Materials provided START

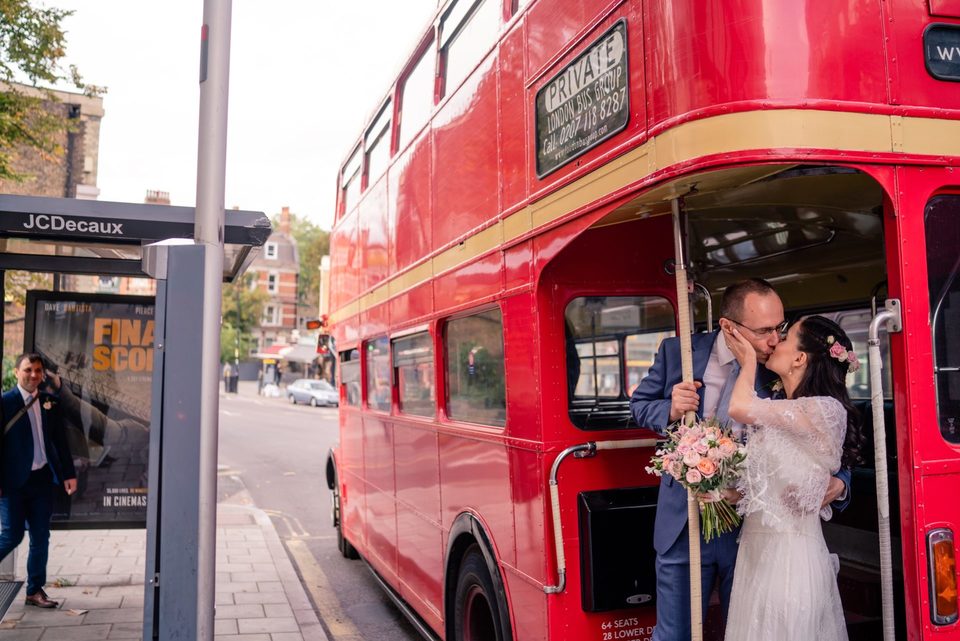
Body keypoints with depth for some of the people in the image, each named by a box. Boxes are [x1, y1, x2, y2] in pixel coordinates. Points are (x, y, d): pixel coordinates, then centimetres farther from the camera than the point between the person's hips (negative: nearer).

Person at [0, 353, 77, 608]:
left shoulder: (50, 401, 6)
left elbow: (60, 440, 10)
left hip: (42, 479, 4)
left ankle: (35, 590, 19)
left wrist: (68, 473, 6)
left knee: (41, 538, 8)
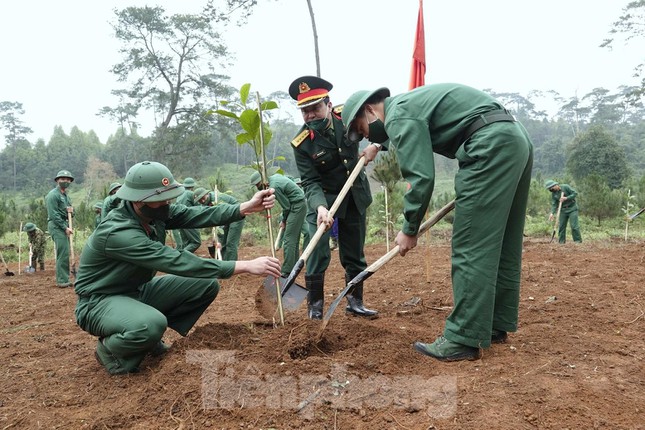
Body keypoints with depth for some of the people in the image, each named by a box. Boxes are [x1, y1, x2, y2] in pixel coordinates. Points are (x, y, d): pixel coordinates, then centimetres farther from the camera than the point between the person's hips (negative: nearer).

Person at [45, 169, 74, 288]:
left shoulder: (66, 195, 20)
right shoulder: (53, 195, -7)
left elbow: (70, 215, 24)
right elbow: (53, 215, -15)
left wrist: (71, 210, 0)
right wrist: (65, 228, -16)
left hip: (65, 226, 9)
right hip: (56, 226, -9)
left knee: (65, 253, 9)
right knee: (63, 253, -13)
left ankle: (64, 279, 15)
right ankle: (62, 281, -11)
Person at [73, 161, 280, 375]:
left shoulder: (155, 211, -8)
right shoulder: (118, 233, -33)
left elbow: (196, 215, -17)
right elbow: (178, 263, -38)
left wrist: (247, 207, -30)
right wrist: (245, 266, -40)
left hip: (137, 291, 8)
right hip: (100, 302, -8)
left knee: (207, 284, -5)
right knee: (152, 324, -41)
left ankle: (151, 337, 7)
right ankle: (110, 349, -6)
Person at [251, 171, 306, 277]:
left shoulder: (274, 187, -20)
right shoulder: (275, 176, 8)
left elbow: (286, 206, -16)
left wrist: (284, 220, 1)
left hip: (297, 207, -10)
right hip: (300, 205, 10)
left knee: (289, 239, -11)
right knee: (294, 239, 14)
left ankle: (287, 271, -13)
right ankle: (294, 267, 20)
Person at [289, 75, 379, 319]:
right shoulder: (301, 143, -19)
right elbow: (310, 182, -21)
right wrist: (320, 207, -38)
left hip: (355, 195, 3)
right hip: (322, 198, -3)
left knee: (355, 252, 10)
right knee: (318, 250, -13)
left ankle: (355, 302, 24)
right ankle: (315, 304, 4)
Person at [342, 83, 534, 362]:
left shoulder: (398, 115, -6)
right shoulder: (410, 103, 24)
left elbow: (421, 178, -13)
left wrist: (409, 229, -4)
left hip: (492, 146, -10)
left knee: (471, 248, -9)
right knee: (502, 245, 13)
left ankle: (463, 340, -5)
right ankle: (497, 325, 23)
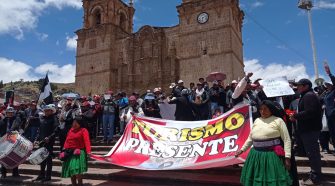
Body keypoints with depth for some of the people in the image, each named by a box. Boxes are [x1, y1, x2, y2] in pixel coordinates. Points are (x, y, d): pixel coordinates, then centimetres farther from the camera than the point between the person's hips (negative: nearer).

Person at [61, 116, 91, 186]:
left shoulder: (83, 130, -6)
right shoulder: (71, 130, 14)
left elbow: (87, 141, -18)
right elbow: (67, 141, 14)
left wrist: (88, 151, -31)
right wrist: (64, 150, 4)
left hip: (79, 153, -6)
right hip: (69, 153, 7)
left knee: (78, 171, -14)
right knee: (71, 171, 13)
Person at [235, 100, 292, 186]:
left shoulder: (278, 120, -3)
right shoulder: (257, 120, 11)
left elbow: (287, 139, -5)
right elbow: (250, 138, 18)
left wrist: (287, 157, -11)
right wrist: (242, 149, 17)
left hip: (272, 155, -5)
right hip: (256, 155, 5)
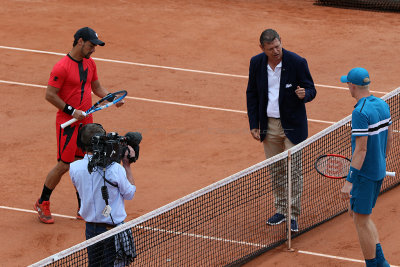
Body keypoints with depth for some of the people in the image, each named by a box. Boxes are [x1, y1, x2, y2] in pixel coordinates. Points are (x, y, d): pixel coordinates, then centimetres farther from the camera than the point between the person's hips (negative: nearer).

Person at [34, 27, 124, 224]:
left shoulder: (90, 63, 8)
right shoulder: (62, 67, -17)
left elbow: (97, 87, 20)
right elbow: (50, 95, -16)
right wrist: (71, 111, -18)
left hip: (86, 121, 7)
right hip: (68, 124, -7)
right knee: (64, 165, -3)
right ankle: (42, 204, 14)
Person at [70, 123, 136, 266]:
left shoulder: (74, 168, -8)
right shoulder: (115, 169, -19)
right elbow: (129, 194, -4)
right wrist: (127, 165, 2)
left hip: (90, 229, 4)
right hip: (113, 230, -4)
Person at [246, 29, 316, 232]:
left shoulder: (297, 62, -13)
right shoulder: (256, 63, -2)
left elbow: (311, 89, -5)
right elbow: (252, 94, 8)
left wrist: (304, 94, -30)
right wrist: (253, 125, 4)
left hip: (292, 126, -4)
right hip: (268, 126, 4)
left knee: (293, 170, -3)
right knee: (276, 170, 13)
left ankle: (293, 215, 4)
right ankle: (280, 210, 25)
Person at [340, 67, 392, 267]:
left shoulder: (360, 112, -22)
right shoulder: (382, 105, 4)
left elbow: (361, 150, -24)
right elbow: (389, 138, 14)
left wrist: (349, 181, -22)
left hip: (365, 174, -9)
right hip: (379, 172, 9)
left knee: (361, 221, 2)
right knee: (355, 212, 19)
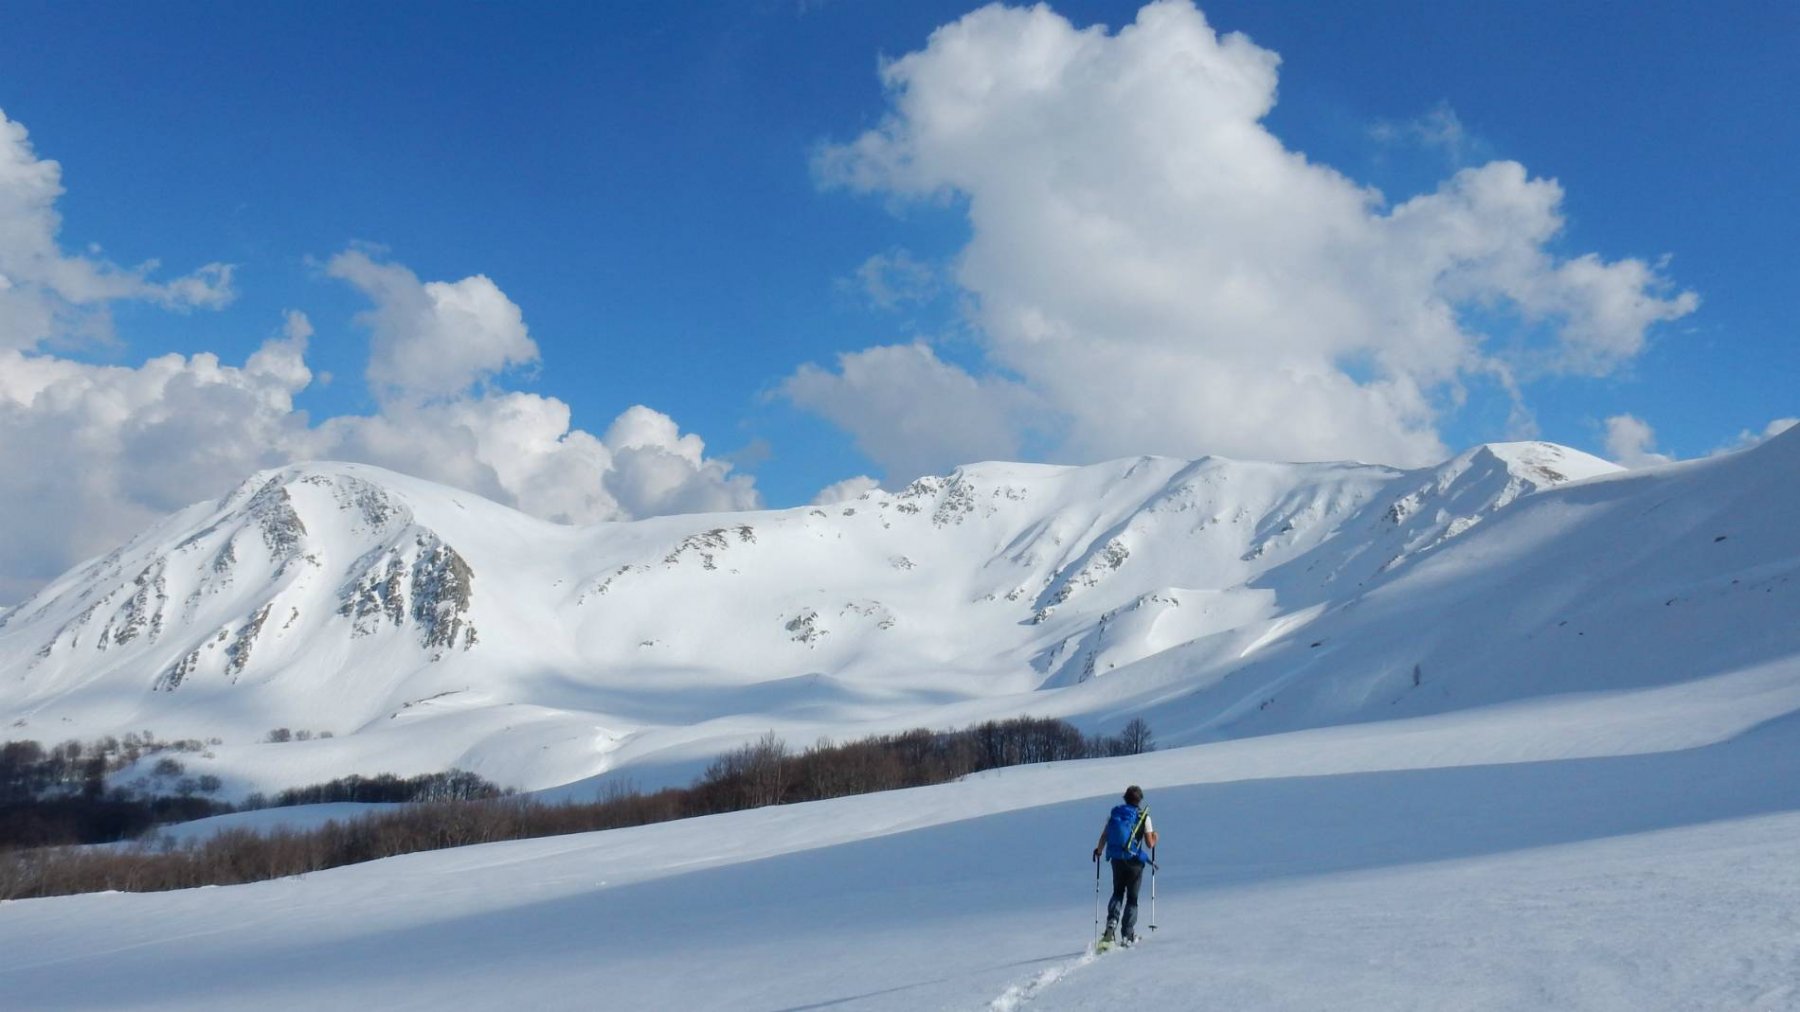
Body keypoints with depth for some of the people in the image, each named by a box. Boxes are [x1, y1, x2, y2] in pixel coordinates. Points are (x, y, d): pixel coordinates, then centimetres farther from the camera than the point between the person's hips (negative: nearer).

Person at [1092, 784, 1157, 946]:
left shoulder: (1113, 814, 3)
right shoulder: (1143, 817, -5)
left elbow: (1103, 837, 3)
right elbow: (1150, 844, -6)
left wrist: (1098, 851, 22)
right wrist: (1155, 838, 17)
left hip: (1116, 860, 3)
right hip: (1134, 861, -3)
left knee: (1117, 893, 19)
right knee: (1132, 898, 9)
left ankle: (1112, 922, -5)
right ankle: (1127, 935, 6)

Materials provided END

• **What is being asked**: Copy out all the items above, character for character, but without the pictures.

• **Response to this task**:
Body keypoints with depth for some of the people in the image, each named by a box. Boxes are [x1, y1, x2, y2] in pixel coordinates. Points are (x, y, d): pixel coordinates, then centimetres farther from the camera than the point between the person's hips (negative: nearer).

Person at [0, 353, 77, 608]:
left shoulder: (50, 401, 6)
left elbow: (60, 440, 10)
left hip: (42, 479, 4)
left ankle: (35, 590, 19)
left wrist: (68, 473, 6)
left knee: (41, 538, 8)
Body keypoints with depth for some of the people in the image, each named by a box. Boxes are [x1, y1, x2, y2] in pixel coordinates. Points are (x, y, d): pixel coordinates, then centimetres farther from the camera than the point between the person's hips (negative: nearer).

Person at [45, 169, 74, 288]:
left shoulder: (66, 195, 20)
right shoulder: (53, 195, -7)
left elbow: (70, 215, 24)
right elbow: (53, 215, -15)
left wrist: (71, 210, 0)
right wrist: (65, 228, -16)
left hip: (65, 226, 9)
right hip: (56, 226, -9)
left knee: (65, 253, 9)
right knee: (63, 253, -13)
left ankle: (64, 279, 15)
right ankle: (62, 281, -11)
Person at [73, 161, 280, 375]:
left shoulder: (155, 211, -8)
right shoulder: (118, 233, -33)
left elbow: (196, 215, -17)
right elbow: (178, 263, -38)
left wrist: (247, 207, -30)
right wrist: (245, 266, -40)
left hip: (137, 291, 8)
right hip: (100, 302, -8)
left knee: (207, 284, -5)
right knee: (152, 324, -41)
left ankle: (151, 337, 7)
right ankle: (110, 349, -6)
Person at [251, 171, 306, 277]:
left shoulder: (274, 187, -20)
right shoulder: (275, 176, 8)
left elbow: (286, 206, -16)
left wrist: (284, 220, 1)
left hip: (297, 207, -10)
right hip: (300, 205, 10)
left knee: (289, 239, -11)
right knee: (294, 239, 14)
left ankle: (287, 271, -13)
right ankle: (294, 267, 20)
Person at [289, 75, 379, 319]:
right shoulder: (301, 143, -19)
right elbow: (310, 182, -21)
right wrist: (320, 207, -38)
left hip: (355, 195, 3)
right hip: (322, 198, -3)
left knee: (355, 252, 10)
right knee: (318, 250, -13)
left ankle: (355, 302, 24)
right ankle: (315, 304, 4)
Person at [342, 83, 534, 362]:
left shoulder: (398, 115, -6)
right shoulder: (410, 103, 24)
left elbow: (421, 178, -13)
left wrist: (409, 229, -4)
left hip: (492, 146, -10)
left knee: (471, 248, -9)
right knee: (502, 245, 13)
left ankle: (463, 340, -5)
right ankle: (497, 325, 23)
Body keypoints with depth for some of the people in the image, each named by a box. Boxes are [x1, y1, x2, y2] in pixel coordinates. Points are (x, y, d): pixel coordinates, then centimetres farther from the camera than the point between the person's hips (negative: nearer).

Person at [61, 116, 91, 186]:
left shoulder: (83, 130, -6)
right shoulder: (71, 130, 14)
left elbow: (87, 141, -18)
right elbow: (67, 141, 14)
left wrist: (88, 151, -31)
right wrist: (64, 150, 4)
left hip: (79, 153, -6)
right hip: (69, 153, 7)
left knee: (78, 171, -14)
right knee: (71, 171, 13)
Person at [235, 100, 292, 186]:
left shoulder: (278, 120, -3)
right shoulder: (257, 120, 11)
left elbow: (287, 139, -5)
right elbow: (250, 138, 18)
left wrist: (287, 157, -11)
right wrist: (242, 149, 17)
left hip: (272, 155, -5)
right hip: (256, 155, 5)
Body keypoints with depth for some of the people in the image, each named by a box. Boxes are [x1, y1, x2, y2] in pixel coordinates. Points are (x, y, d): pixel coordinates, then centimetres farther from the camera than the point between the person's hips (negative: nearer).

Person at [34, 27, 124, 224]:
left shoulder: (90, 63, 8)
right shoulder: (62, 67, -17)
left elbow: (97, 87, 20)
right elbow: (50, 95, -16)
right wrist: (71, 111, -18)
left hip: (86, 121, 7)
right hip: (68, 124, -7)
right knee: (64, 165, -3)
right ankle: (42, 204, 14)
Person at [70, 123, 136, 266]:
left shoulder: (74, 168, -8)
right shoulder: (115, 169, -19)
right elbow: (129, 194, -4)
right wrist: (127, 165, 2)
left hip: (90, 229, 4)
right hip: (113, 230, -4)
Person at [246, 29, 316, 232]:
left shoulder: (297, 62, -13)
right shoulder: (256, 63, -2)
left elbow: (311, 89, -5)
right elbow: (252, 94, 8)
left wrist: (304, 94, -30)
right wrist: (253, 125, 4)
left hip: (292, 126, -4)
right hip: (268, 126, 4)
left knee: (293, 170, -3)
right knee: (276, 170, 13)
left ankle: (293, 215, 4)
right ankle: (280, 210, 25)
Person at [340, 67, 392, 267]:
left shoulder: (360, 112, -22)
right shoulder: (382, 105, 4)
left elbow: (361, 150, -24)
right elbow: (389, 138, 14)
left wrist: (349, 181, -22)
left hip: (365, 174, -9)
right hip: (379, 172, 9)
left knee: (361, 221, 2)
right knee: (355, 212, 19)
Body keypoints with depth for some of the people in the image, each named by a box. Boxes are [x1, y1, x2, y2] in pixel coordinates. Points are (x, y, d): pixel coordinates, then centimetres farther from the camera than the point between the person's hips (negative: nearer).

Person at [1092, 784, 1157, 946]:
left shoulder: (1113, 814, 3)
right shoulder: (1143, 817, -5)
left elbow: (1103, 837, 3)
right elbow: (1150, 844, -6)
left wrist: (1098, 851, 22)
right wrist: (1155, 838, 17)
left hip: (1116, 860, 3)
right hip: (1134, 861, -3)
left knee: (1117, 893, 19)
right knee: (1132, 898, 9)
left ankle: (1112, 922, -5)
right ankle: (1127, 935, 6)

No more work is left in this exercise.